Le syndrome héréditaire cataracte-hyperferritinémie a été identifié pour la première fois en 1995, simultanément en France et en Italie, par la découverte fortuite de deux familles présentant sur plusieurs générations des individus associant une cataracte de développement précoce et une élévation persistante du taux de ferritine sérique, en l'absence de surcharge en fer .
La ferritine et sa régulation
La ferritine est une protéine cytoplasmique dont la fonction principale est de constituer les réserves en fer de l'organisme, tout en maintenant le fer sous une forme disponible, non toxique pour la cellule.
C'est une macromolécule constituée d'une coquille protéique de 24 sous-unités entourant une cavité centrale où peut s'accumuler le fer. Les sous-unités, qui peuvent être de deux types différents appelés H et L, sont des petits peptides de poids moléculaire 21 000 et 19 000, codés par des gènes distincts présents respectivement sur les chromosomes 11q13 et 19q13.3-qter.
La sous-unité H ferritine possède une activité ferroxidase nécessaire à la captation du fer par la molécule de ferritine et la sous-unité L catalyse la formation du noyau ferrique au sein de la molécule.
La ferritine est présente aussi dans le sérum, à des taux faibles variables entre 20 et 200 mug/l. La ferritine sérique est constituée principalement de sous-unité L, elle est partiellement glycosylée et elle contient peu de fer.
Des taux inférieurs à la normale indiquent une carence en fer alors que des taux élevés reflètent une surcharge ou une rétention anormale dans les tissus associée aux états inflammatoires.
Cependant, des taux élevés de ferritine en l'absence de surcharge en fer peuvent s'observer dans certains cas de cancer et dans des syndromes dysmétaboliques
L'expression des gènes H et L ferritine est régulée au niveau transcriptionnel de façon tissu-spécifique et de nombreux éléments de régulation ont été identifiés en amont de ces gènes , qui modulent la transcription suite à un changement d'état de prolifération ou de différenciation de la cellule, en réponse à un stress oxydatif ou sous l'effet des cytokines, en particulier TNFalpha et IL1
Ces régulations transcriptionnelles modulent les quantités respectives des ARNm H et L présents dans la cellule et jouent un rôle dans la proportion des sous-unités H et L dans les polymères de ferritine.
En revanche, la quantité totale de sous-unités synthétisées dépend principalement de régulations traductionnelles médiées par le fer.
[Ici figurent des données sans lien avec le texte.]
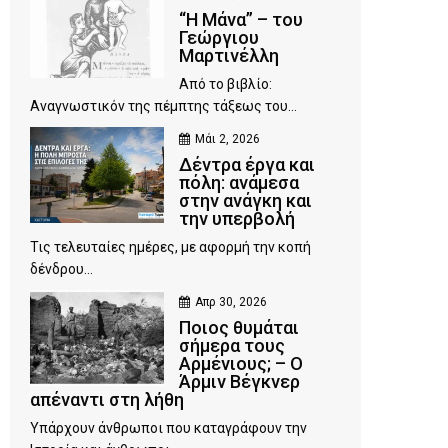
“Η Μάνα” – του
Γεώργιου
Μαρτινέλλη
Από το βιβλίο:
Αναγνωστικόν της πέμπτης τάξεως του...
Μάι 2, 2026
Δέντρα έργα και
πόλη: ανάμεσα
στην ανάγκη και
την υπερβολή
Τις τελευταίες ημέρες, με αφορμή την κοπή
δένδρου...
Απρ 30, 2026
Ποιος θυμάται
σήμερα τους
Αρμένιους; – Ο
Άρμιν Βέγκνερ
απέναντι στη λήθη
Υπάρχουν άνθρωποι που καταγράφουν την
Les ARNm H et L ferritine possèdent, dans leur extrémité 5' non codante, une séquence d'une trentaine de nucléotides capable d'adopter une structure de type tige-boucle appelée iron responsive element (IRE).
Les mutations IRE du syndrome cataracte-hyperferritinémie
Plusieurs mutations ponctuelles ont été identifiées chez les patients atteints du syndrome cataracte-hyperferritinémie
29 pb (C10-A38)
16 bp (U42-G57)
Physiopathologie du syndrome cataracte-hyperferritinémie
Dérégulation de la synthèse de ferritine
De nombreux éléments expérimentaux démontrent que la présence d'un IRE muté dans l'ARNm L ferritine à l'état hétérozygote entraîne une synthèse de ferritine constitutive dans les tissus.
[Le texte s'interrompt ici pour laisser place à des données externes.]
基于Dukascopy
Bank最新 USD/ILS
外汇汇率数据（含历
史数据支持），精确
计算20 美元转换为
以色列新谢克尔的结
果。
L'augmentation de la ferritine sérique
Chez les malades porteurs d'une mutation IRE à l'état hétérozygote dans la partie 5' non codante de l'ARNm L ferritine, l'augmentation de ferritine tissulaire se traduit par une élévation des taux de ferritine sérique
Le statut en fer des malades atteints du syndrome cataracte-hyperferritinémie
Malgré une élévation de la ferritine sérique, aucun des malades étudiés jusqu'à maintenant ne présentait de signes de surcharge en fer.
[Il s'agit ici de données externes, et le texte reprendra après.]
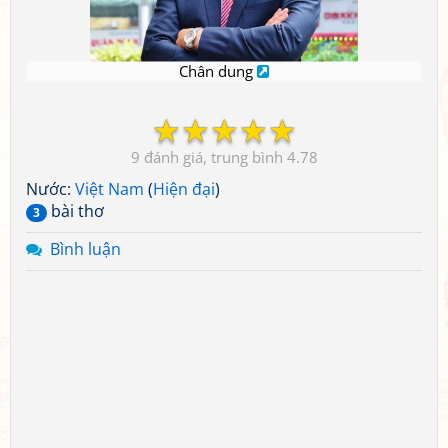
Chân dung
☆
☆
☆
☆
☆
9
4.78
Nước:
Việt Nam
(
Hiện đại
)
bài thơ
3
Bình luận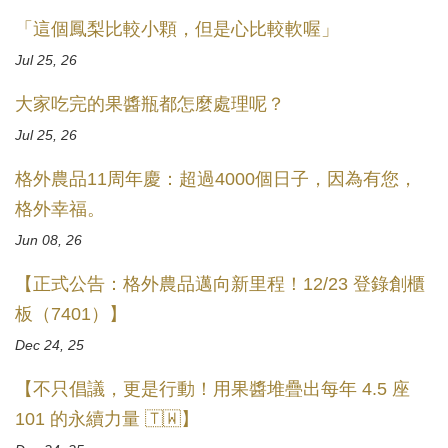
「這個鳳梨比較小顆，但是心比較軟喔」
Jul 25, 26
大家吃完的果醬瓶都怎麼處理呢？
Jul 25, 26
格外農品11周年慶：超過4000個日子，因為有您，
格外幸福。
Jun 08, 26
【正式公告：格外農品邁向新里程！12/23 登錄創櫃
板（7401）】
Dec 24, 25
【不只倡議，更是行動！用果醬堆疊出每年 4.5 座
101 的永續力量 🇹🇼】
En particulier, les valeurs de fer sérique et de coefficient de saturation de la transferrine étaient toujours normales et les ponctions-biopsies hépatiques qui ont été réalisées chez certains malades ne montraient jamais de dépôts de fer excessifs, que ce soit par coloration de Perls ou par dosage chimique.
Il ne faut donc pas confondre le syndrome héréditaire cataracte-hyperferritinémie avec une hémochromatose génétique, dans la mesure où les malades n'ont pas de surcharge en fer et donc ne doivent pas subir de thérapie par vénésection.